A love of nature and a fighting spirit has made Makhosi Msimango, of Ndzenga Tours and Safaris, the leader of the pack, writes Debbie Reynolds
When Makhosi Msimango started out in the cultural tourism business some 13 years ago, no one took her seriously. Today she’s chairperson of the Women in Tourism KZN Chapter, 1 000 Hills Community Tourism executive committee member and winner of the KZN Lilizela Tourism Award for Service Excellence.
As the owner of Ndzenga Tours and Safaris, with its head office in Hillcrest, she employs 23 people and has the exclusive rights to take tourists to the province’s Zulu Royal Palaces.
“It was when I attended my first Zulu reed dance in Nongoma that I got the idea to start my business,” says Makhosi. “I met some international tourists who had come into KZN from Swaziland to attend the reed dance, but sadly a woman was turned away because she was wearing pants, which is not allowed in our culture. It was embarrassing for her and not good for us.”
“After some research I realised there was no tour company looking after tourists who were coming here for cultural experiences, and so I saw a niche and Ndzenga Tours was born.”
Getting into the tourism business had been Makhosi’s dream since she was a schoolgirl at Westville Girls’ High.
“Some of my best memories of my teenage years were our family trips to the Hluhluwe Game Reserve … watching lions chasing zebra and sleeping under the stars at night,” she says.
“I loved visiting my grandmother in the rural area of Msinga in northern KZN, waking up at 4am to go to the river, bath and fetch water. My siblings thought I was crazy.”
Initially discouraged from going into the tourism business by her parents who thought she should be a teacher, Makhosi remained intrigued by the fusion of business and travel.
It was while working in a call centre that she decided she was going to follow her dream. “I apologised to my team leader saying I wouldn’t be going back to work the next day because I was starting my own business.”
She named her fledgling company after her oldest daughter Ndzenga, which was the name of an Angolan queen and means strength.
“Our specialty is cultural tourism, including everything from city and township to the Royal Palaces, the Valley of 1 000 Hills and the game reserves of northern Natal,” says Makhosi.
She is particularly proud of having exclusive rights to the Royal Palaces and the home-stay experiences she offers at iSithumba Cultural Village.
“The challenge has been to raise the bar to meet international standards,” says Makhosi. “It’s important for my guides to speak the languages of our tourists, so already we offer the 11 South African languages, German and French, with Mandarin and Russian coming soon.”
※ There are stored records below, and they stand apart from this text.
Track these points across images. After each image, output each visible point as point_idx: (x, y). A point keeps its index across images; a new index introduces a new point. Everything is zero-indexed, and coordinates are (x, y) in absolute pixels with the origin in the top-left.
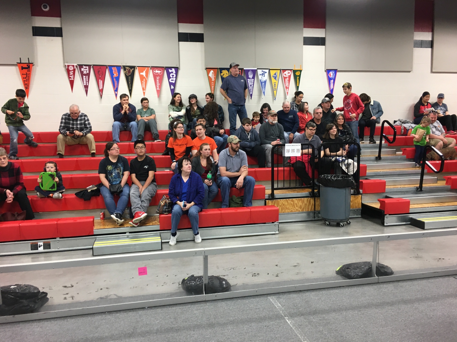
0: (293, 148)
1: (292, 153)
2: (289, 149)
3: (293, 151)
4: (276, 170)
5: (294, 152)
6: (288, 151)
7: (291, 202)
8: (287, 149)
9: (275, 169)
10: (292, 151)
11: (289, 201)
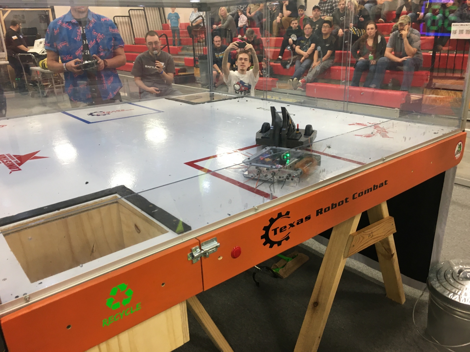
0: (462, 28)
1: (460, 35)
2: (456, 30)
3: (461, 32)
4: (438, 56)
5: (463, 33)
6: (455, 32)
7: (453, 95)
8: (453, 30)
9: (437, 54)
10: (459, 32)
11: (451, 93)
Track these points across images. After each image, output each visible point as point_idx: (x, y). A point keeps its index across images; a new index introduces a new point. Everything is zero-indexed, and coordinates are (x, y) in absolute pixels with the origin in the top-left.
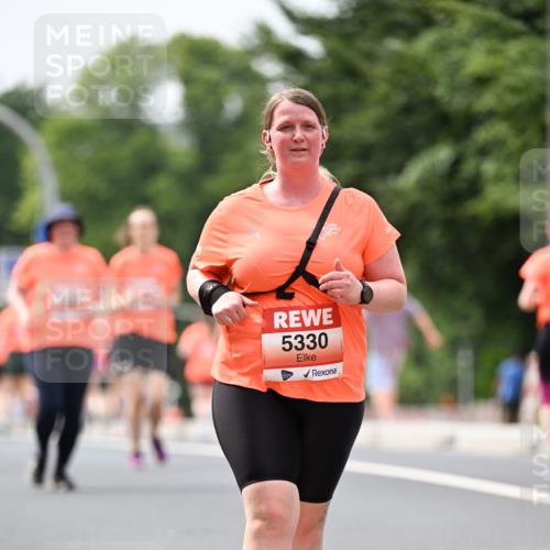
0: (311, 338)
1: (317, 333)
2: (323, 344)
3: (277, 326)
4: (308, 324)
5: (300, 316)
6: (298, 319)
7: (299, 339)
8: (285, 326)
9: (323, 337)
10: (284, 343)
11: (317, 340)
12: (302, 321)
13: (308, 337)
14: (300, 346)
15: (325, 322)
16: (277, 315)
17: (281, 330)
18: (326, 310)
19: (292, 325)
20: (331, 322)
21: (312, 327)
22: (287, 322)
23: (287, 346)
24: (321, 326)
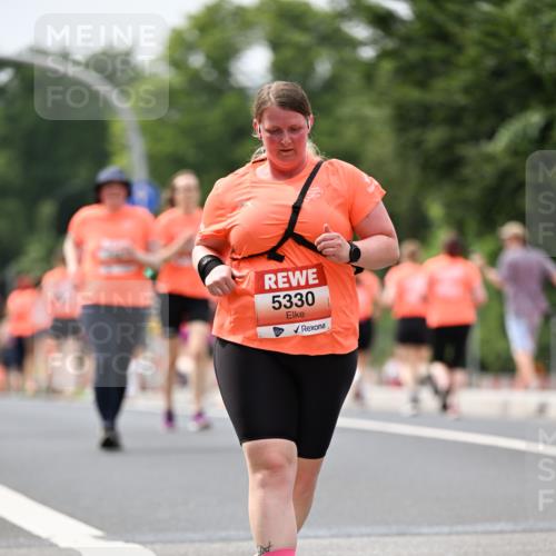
0: (299, 297)
1: (304, 292)
2: (310, 302)
3: (267, 287)
4: (294, 284)
5: (288, 277)
6: (285, 280)
7: (288, 298)
8: (274, 287)
9: (310, 296)
10: (274, 302)
11: (304, 299)
12: (289, 281)
13: (296, 296)
14: (288, 304)
15: (311, 282)
16: (267, 277)
17: (271, 290)
18: (310, 271)
19: (281, 286)
20: (317, 281)
21: (299, 287)
22: (276, 283)
23: (277, 305)
24: (307, 285)
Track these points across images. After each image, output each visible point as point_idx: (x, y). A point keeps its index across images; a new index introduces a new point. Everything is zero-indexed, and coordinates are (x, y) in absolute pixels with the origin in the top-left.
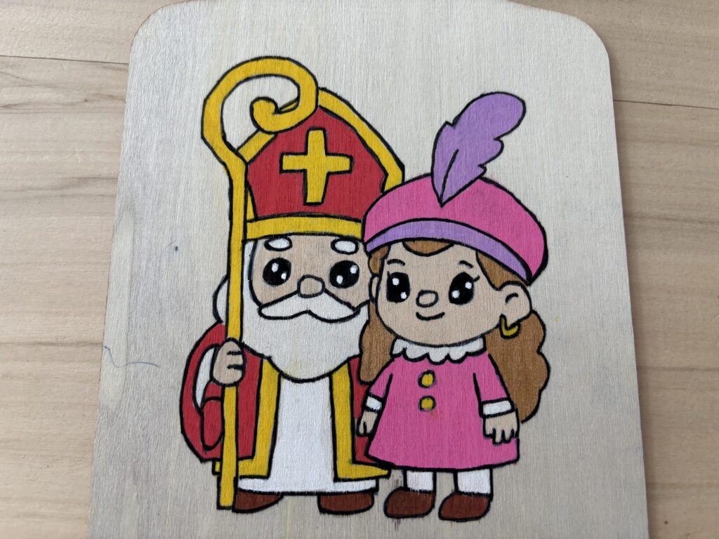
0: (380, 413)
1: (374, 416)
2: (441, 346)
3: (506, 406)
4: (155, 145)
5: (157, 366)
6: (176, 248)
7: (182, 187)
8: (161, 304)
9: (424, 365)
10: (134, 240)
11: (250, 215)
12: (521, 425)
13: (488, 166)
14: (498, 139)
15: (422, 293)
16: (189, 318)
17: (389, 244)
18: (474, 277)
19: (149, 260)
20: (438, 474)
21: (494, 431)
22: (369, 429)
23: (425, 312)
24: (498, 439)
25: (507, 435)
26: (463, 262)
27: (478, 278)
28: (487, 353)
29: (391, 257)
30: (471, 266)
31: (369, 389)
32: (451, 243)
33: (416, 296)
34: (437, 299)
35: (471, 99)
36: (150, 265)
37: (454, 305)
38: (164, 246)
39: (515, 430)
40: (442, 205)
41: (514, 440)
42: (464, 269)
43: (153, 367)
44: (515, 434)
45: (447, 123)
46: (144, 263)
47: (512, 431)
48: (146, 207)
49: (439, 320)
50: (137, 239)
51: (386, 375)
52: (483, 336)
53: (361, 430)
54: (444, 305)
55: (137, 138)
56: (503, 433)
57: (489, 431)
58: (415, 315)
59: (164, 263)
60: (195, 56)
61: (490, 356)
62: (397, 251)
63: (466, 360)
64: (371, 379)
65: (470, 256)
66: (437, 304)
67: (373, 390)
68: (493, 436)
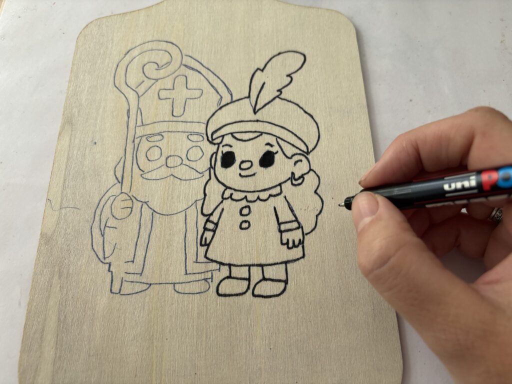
0: (214, 231)
1: (211, 233)
2: (254, 192)
3: (295, 225)
4: (86, 90)
5: (79, 209)
6: (95, 143)
7: (101, 110)
8: (84, 174)
9: (244, 203)
10: (71, 139)
11: (139, 123)
14: (289, 76)
15: (243, 162)
16: (100, 181)
17: (223, 136)
18: (275, 151)
19: (79, 150)
20: (251, 268)
21: (288, 240)
22: (208, 242)
23: (244, 173)
24: (291, 245)
25: (297, 243)
26: (268, 144)
27: (277, 152)
28: (283, 195)
29: (224, 143)
30: (272, 146)
31: (209, 218)
32: (262, 133)
33: (239, 163)
34: (252, 165)
35: (273, 56)
36: (79, 153)
37: (262, 168)
38: (88, 142)
39: (302, 240)
40: (255, 113)
41: (300, 246)
42: (268, 148)
43: (76, 210)
44: (301, 242)
45: (258, 69)
46: (75, 152)
47: (300, 240)
48: (79, 122)
49: (253, 177)
50: (73, 138)
51: (219, 210)
52: (280, 185)
53: (203, 242)
54: (257, 167)
55: (77, 86)
56: (294, 241)
57: (285, 241)
58: (238, 174)
59: (87, 151)
60: (113, 43)
61: (285, 197)
62: (228, 140)
63: (270, 199)
64: (210, 212)
65: (273, 141)
66: (252, 168)
67: (211, 218)
68: (287, 243)
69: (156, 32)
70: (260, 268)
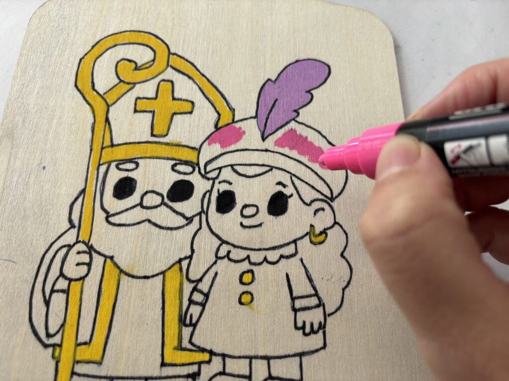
0: (203, 305)
1: (199, 308)
2: (260, 250)
3: (314, 301)
4: (36, 90)
5: (15, 262)
6: (44, 168)
7: (55, 121)
8: (25, 212)
9: (245, 266)
10: (9, 160)
11: (107, 142)
12: (328, 318)
13: (300, 111)
14: (309, 92)
15: (245, 206)
16: (48, 223)
17: (220, 169)
18: (288, 194)
19: (20, 176)
20: (253, 361)
21: (304, 323)
22: (194, 321)
23: (246, 222)
24: (308, 330)
25: (316, 327)
26: (279, 183)
27: (291, 195)
28: (298, 256)
29: (221, 178)
30: (284, 186)
31: (197, 285)
32: (272, 168)
33: (241, 208)
34: (257, 212)
35: (288, 63)
36: (20, 180)
37: (272, 216)
38: (34, 166)
39: (323, 323)
40: (264, 139)
41: (321, 332)
42: (280, 188)
43: (11, 264)
44: (322, 326)
45: (269, 80)
46: (15, 179)
47: (320, 323)
48: (23, 136)
49: (259, 229)
50: (12, 159)
51: (211, 274)
52: (295, 241)
53: (188, 321)
54: (264, 215)
55: (23, 85)
56: (312, 325)
57: (300, 324)
58: (239, 224)
59: (32, 179)
61: (302, 260)
62: (227, 174)
63: (281, 261)
64: (198, 277)
65: (286, 179)
66: (258, 215)
67: (200, 286)
68: (303, 328)
69: (135, 19)
70: (265, 362)
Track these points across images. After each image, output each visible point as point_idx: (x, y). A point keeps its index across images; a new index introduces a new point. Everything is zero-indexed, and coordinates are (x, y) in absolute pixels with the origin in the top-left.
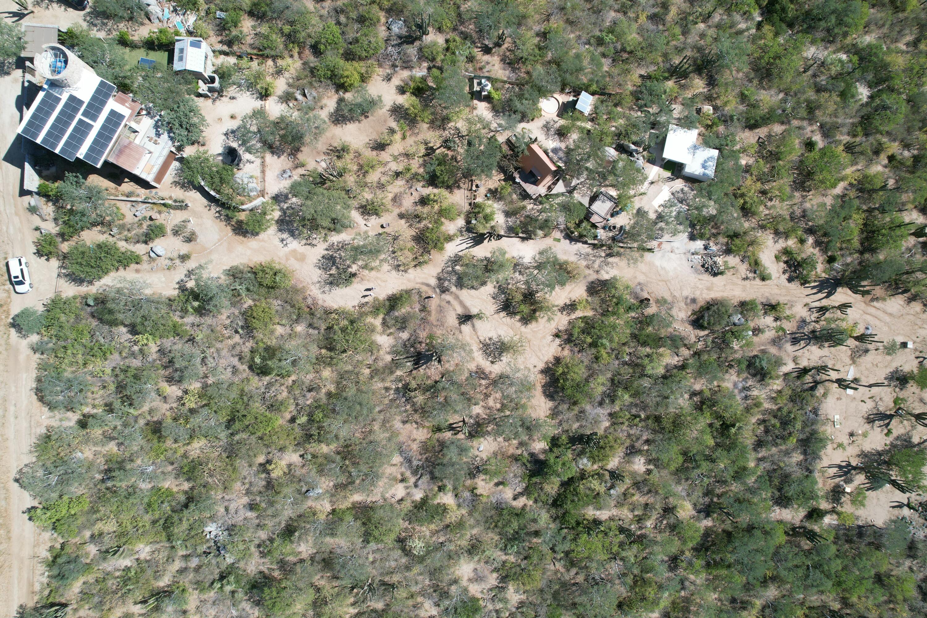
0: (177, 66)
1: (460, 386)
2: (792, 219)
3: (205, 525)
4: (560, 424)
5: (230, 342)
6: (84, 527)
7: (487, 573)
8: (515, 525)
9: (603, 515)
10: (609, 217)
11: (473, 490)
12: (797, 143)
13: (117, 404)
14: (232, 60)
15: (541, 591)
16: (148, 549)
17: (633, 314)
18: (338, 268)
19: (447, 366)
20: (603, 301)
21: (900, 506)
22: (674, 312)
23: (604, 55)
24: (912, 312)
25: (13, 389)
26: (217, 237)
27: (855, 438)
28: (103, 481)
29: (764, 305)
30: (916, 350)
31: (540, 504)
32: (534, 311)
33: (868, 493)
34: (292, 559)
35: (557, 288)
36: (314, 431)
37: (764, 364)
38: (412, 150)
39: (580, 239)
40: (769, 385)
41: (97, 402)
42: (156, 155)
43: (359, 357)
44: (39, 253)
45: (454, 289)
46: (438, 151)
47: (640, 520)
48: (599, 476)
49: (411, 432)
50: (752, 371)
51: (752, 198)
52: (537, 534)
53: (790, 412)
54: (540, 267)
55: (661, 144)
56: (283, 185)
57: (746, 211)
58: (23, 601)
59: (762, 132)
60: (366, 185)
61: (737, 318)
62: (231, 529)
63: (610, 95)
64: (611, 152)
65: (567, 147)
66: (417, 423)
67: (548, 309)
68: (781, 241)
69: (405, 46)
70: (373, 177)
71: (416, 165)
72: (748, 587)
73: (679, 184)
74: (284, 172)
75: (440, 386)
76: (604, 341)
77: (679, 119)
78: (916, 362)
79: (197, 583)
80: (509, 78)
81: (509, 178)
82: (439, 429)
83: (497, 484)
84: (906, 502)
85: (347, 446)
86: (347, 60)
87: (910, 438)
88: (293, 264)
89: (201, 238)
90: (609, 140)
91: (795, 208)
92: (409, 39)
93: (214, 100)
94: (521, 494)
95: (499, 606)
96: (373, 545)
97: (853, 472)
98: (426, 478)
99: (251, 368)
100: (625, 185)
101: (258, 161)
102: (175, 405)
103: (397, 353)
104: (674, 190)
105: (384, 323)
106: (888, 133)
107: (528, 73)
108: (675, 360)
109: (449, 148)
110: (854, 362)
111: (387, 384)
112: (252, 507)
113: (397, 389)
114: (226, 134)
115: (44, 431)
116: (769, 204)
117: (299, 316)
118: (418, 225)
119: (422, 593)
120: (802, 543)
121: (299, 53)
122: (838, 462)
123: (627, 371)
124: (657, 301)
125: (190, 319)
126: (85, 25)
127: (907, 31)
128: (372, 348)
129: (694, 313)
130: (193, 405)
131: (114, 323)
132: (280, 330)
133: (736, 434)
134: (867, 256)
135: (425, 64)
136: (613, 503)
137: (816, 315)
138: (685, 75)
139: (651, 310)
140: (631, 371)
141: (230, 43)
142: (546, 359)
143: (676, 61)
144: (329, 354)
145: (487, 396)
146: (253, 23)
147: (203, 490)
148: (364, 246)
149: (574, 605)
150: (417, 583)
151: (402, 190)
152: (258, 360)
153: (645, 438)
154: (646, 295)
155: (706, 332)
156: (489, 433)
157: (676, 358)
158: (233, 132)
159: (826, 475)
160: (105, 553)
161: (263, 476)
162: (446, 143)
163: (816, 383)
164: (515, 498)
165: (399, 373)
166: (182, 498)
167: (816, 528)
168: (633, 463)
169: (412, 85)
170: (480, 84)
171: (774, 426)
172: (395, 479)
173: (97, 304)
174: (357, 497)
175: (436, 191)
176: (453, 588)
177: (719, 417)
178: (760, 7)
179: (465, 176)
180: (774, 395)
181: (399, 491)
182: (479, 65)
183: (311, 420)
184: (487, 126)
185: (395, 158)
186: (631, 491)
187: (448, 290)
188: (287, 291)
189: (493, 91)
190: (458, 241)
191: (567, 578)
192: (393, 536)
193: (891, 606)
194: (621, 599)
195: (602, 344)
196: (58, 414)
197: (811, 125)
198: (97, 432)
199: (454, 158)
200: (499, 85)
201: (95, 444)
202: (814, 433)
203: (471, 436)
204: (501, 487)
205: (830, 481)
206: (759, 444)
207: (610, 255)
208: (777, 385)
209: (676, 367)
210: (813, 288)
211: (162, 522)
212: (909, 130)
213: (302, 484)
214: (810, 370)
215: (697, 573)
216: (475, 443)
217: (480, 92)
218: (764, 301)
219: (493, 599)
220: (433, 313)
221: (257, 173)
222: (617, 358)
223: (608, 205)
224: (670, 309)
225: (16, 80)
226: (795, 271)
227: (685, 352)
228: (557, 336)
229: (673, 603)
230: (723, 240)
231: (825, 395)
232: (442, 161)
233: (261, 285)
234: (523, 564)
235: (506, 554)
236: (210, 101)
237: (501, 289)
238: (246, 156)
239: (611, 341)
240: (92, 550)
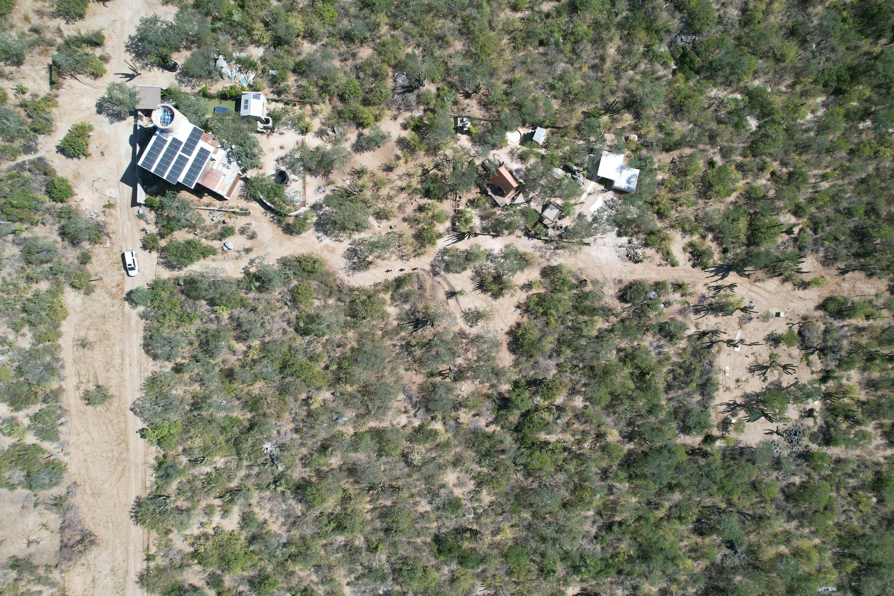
0: (243, 112)
1: (447, 343)
2: (696, 220)
3: (263, 443)
4: (520, 371)
5: (282, 311)
6: (178, 443)
7: (466, 480)
8: (487, 445)
9: (552, 438)
10: (557, 220)
11: (456, 419)
12: (701, 164)
13: (201, 356)
14: (281, 105)
15: (507, 494)
16: (223, 460)
17: (575, 291)
18: (359, 258)
19: (438, 329)
20: (552, 282)
21: (771, 433)
22: (605, 290)
23: (555, 97)
24: (785, 290)
25: (128, 345)
26: (271, 235)
27: (740, 383)
28: (191, 411)
29: (673, 285)
30: (787, 318)
31: (506, 430)
32: (502, 289)
33: (747, 424)
34: (325, 468)
35: (518, 272)
36: (342, 375)
37: (672, 328)
38: (411, 171)
39: (535, 236)
40: (676, 344)
41: (184, 355)
42: (228, 176)
43: (375, 323)
44: (144, 247)
45: (443, 273)
46: (431, 172)
47: (579, 442)
48: (548, 409)
49: (411, 377)
50: (663, 334)
51: (664, 205)
52: (503, 451)
53: (691, 364)
54: (506, 256)
55: (596, 165)
56: (320, 197)
57: (661, 215)
58: (138, 494)
59: (675, 154)
60: (379, 196)
61: (652, 294)
62: (282, 447)
63: (559, 128)
64: (559, 172)
65: (526, 168)
66: (416, 370)
67: (511, 288)
68: (687, 237)
69: (408, 94)
70: (384, 192)
71: (415, 182)
72: (659, 493)
73: (610, 195)
74: (320, 188)
75: (433, 343)
76: (553, 311)
77: (610, 146)
78: (786, 327)
79: (258, 485)
80: (484, 116)
81: (484, 192)
82: (431, 375)
83: (474, 416)
84: (775, 430)
85: (365, 387)
86: (364, 105)
87: (781, 383)
88: (326, 255)
89: (260, 237)
90: (557, 163)
91: (699, 211)
92: (409, 89)
93: (268, 135)
94: (492, 423)
95: (476, 504)
96: (384, 459)
97: (738, 408)
98: (422, 411)
99: (296, 330)
100: (568, 196)
101: (301, 181)
102: (241, 357)
103: (402, 319)
104: (606, 199)
105: (392, 298)
106: (771, 155)
107: (498, 112)
108: (606, 326)
109: (440, 170)
110: (741, 327)
111: (395, 342)
112: (297, 430)
113: (402, 346)
114: (277, 160)
115: (150, 375)
116: (679, 209)
117: (331, 293)
118: (417, 227)
119: (420, 494)
120: (700, 460)
121: (330, 100)
122: (727, 401)
123: (569, 334)
124: (592, 282)
125: (252, 295)
126: (176, 82)
127: (786, 77)
128: (384, 316)
129: (620, 290)
130: (255, 357)
131: (196, 298)
132: (317, 303)
133: (650, 380)
134: (752, 248)
135: (422, 107)
136: (559, 430)
137: (713, 292)
138: (617, 111)
139: (588, 288)
140: (572, 333)
141: (279, 93)
142: (510, 324)
143: (611, 100)
144: (353, 320)
145: (467, 350)
146: (295, 78)
147: (262, 418)
148: (378, 242)
149: (531, 505)
150: (416, 487)
151: (405, 200)
152: (302, 324)
153: (583, 382)
154: (584, 277)
155: (629, 305)
156: (468, 378)
157: (607, 324)
158: (282, 159)
159: (718, 410)
160: (194, 462)
161: (305, 408)
162: (437, 166)
163: (712, 343)
164: (487, 426)
165: (403, 334)
166: (247, 424)
167: (709, 449)
168: (574, 400)
169: (412, 123)
170: (462, 121)
171: (679, 374)
172: (400, 411)
173: (185, 284)
174: (373, 424)
175: (430, 201)
176: (442, 490)
177: (638, 367)
178: (675, 59)
179: (451, 191)
180: (680, 352)
181: (403, 420)
182: (461, 107)
183: (340, 368)
184: (467, 153)
185: (400, 177)
186: (572, 421)
187: (438, 274)
188: (322, 274)
189: (471, 127)
190: (446, 238)
191: (525, 484)
192: (398, 452)
193: (763, 505)
194: (565, 500)
195: (551, 314)
196: (159, 363)
197: (713, 148)
198: (186, 376)
199: (444, 177)
200: (476, 122)
201: (186, 384)
202: (709, 380)
203: (455, 380)
204: (477, 417)
205: (720, 415)
206: (669, 388)
207: (556, 248)
208: (683, 344)
209: (606, 330)
210: (711, 272)
211: (233, 440)
212: (786, 152)
213: (333, 414)
214: (708, 333)
215: (621, 481)
216: (458, 385)
217: (462, 128)
218: (673, 281)
219: (471, 500)
220: (428, 290)
221: (300, 189)
222: (562, 324)
223: (556, 212)
224: (602, 287)
225: (129, 124)
226: (697, 259)
227: (613, 319)
228: (518, 307)
229: (604, 504)
230: (642, 236)
231: (719, 352)
232: (435, 179)
233: (304, 270)
234: (493, 474)
235: (481, 467)
236: (265, 136)
237: (477, 273)
238: (292, 177)
239: (557, 311)
240: (184, 459)
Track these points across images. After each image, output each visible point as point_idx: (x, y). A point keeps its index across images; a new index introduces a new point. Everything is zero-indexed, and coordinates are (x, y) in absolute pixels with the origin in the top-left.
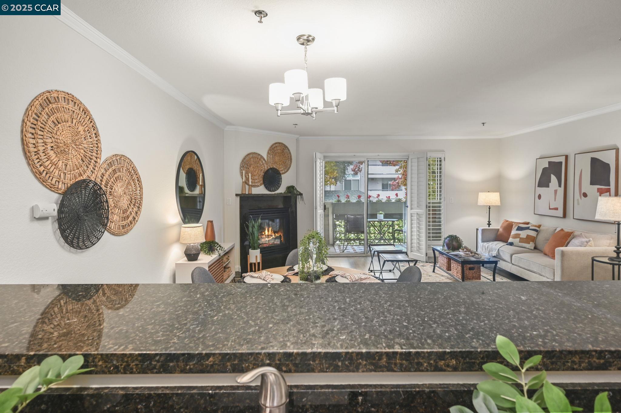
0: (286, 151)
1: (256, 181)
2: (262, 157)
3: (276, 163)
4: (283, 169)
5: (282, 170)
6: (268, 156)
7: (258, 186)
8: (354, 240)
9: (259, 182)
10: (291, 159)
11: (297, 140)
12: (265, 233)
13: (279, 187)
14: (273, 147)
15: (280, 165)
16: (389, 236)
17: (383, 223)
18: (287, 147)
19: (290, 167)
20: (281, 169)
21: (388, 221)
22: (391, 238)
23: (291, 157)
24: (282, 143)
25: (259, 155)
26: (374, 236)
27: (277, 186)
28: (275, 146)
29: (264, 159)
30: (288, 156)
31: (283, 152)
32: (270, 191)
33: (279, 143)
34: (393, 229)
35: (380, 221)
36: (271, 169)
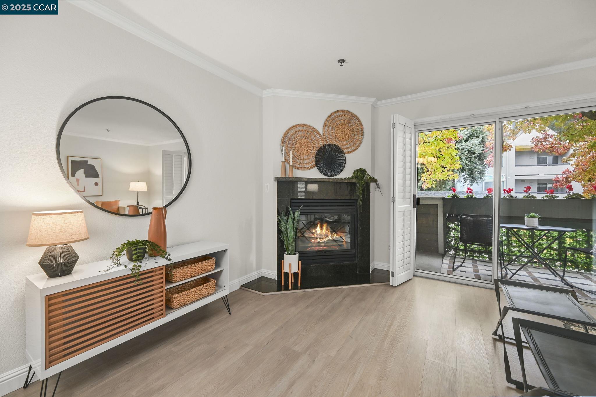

She is also passionate about service excellence and women empowerment. “As chairperson for the Department of Tourism’s Women in Tourism KZN Chapter, my role is to encourage and empower women, especially those in townships and rural areas, to learn new skills, to upgrade facilities and to work together to provide top quality service.”
Makhosi is also using her experience and skills in her Qhawekazi Foundation to provide free training to women and youth in tourism-related businesses. “There is so much to do to be compliant in this industry that sometimes it’s nice to just get a helping hand and a breather.
“I remember my difficulties starting as one of the first black women tour operators in a very male-dominated industry where no one took me seriously and thought I could never succeed,” she says. “I am proud to have proved them wrong.”
A single mom to two daughters, aged four and nine, Makhosi is also studying tourism management and says most of her spare time is spent keeping up with the ever-evolving tourism industry, especially digital transformation.